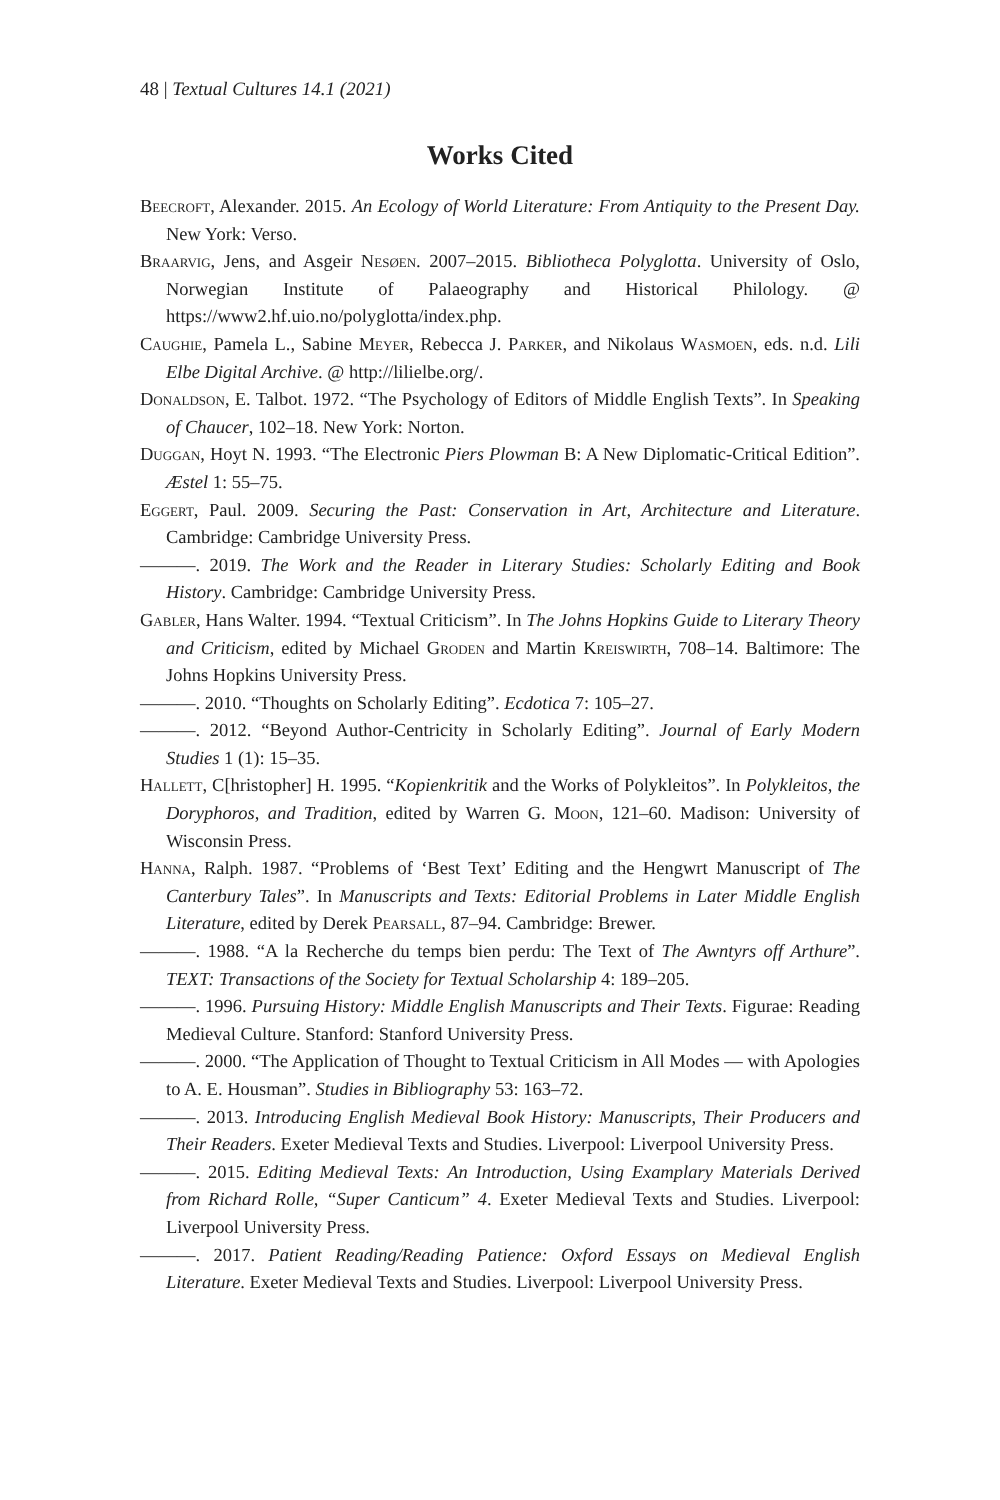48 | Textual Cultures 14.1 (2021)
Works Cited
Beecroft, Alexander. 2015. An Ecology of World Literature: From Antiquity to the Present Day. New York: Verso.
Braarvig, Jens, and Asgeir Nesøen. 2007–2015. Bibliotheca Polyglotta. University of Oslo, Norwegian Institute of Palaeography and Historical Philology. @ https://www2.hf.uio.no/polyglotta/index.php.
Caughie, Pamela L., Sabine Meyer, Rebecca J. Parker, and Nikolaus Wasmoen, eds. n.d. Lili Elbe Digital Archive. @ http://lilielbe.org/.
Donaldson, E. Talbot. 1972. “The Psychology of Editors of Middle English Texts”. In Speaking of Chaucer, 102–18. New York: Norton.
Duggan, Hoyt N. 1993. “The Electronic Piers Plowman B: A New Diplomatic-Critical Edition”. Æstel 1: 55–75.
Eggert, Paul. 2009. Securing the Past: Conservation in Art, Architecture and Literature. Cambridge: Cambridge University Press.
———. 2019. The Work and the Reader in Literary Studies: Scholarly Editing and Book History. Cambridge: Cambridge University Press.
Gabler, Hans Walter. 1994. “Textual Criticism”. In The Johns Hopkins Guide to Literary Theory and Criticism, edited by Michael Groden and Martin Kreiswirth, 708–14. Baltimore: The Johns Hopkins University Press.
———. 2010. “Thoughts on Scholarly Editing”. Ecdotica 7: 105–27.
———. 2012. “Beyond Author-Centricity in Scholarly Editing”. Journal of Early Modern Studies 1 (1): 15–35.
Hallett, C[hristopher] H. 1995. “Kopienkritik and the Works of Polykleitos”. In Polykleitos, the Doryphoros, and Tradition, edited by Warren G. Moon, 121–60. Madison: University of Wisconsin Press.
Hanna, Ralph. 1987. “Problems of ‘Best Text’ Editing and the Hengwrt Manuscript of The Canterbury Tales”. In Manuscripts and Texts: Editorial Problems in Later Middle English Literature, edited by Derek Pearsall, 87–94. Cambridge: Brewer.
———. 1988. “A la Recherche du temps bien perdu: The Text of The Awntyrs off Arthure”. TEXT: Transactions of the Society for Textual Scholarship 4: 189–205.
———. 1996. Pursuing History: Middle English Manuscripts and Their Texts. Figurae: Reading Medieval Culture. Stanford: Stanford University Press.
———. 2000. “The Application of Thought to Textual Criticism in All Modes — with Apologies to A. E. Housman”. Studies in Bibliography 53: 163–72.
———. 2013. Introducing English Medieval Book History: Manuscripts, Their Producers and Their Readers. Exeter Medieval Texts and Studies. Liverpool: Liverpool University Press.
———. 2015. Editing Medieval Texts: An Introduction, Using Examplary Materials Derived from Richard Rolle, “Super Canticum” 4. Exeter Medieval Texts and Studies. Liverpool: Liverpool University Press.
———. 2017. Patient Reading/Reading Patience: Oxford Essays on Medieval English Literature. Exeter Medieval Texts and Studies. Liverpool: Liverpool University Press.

+++

→ WHAT IS NEEDED
Identify the lines in the entries that hold "Their" and return each one.

→ TASK RESPONSE
———. 1996. Pursuing History: Middle English Manuscripts and Their Texts. Figurae: Reading Medieval Culture. Stanford: Stanford University Press.
———. 2013. Introducing English Medieval Book History: Manuscripts, Their Producers and Their Readers. Exeter Medieval Texts and Studies. Liverpool: Liverpool University Press.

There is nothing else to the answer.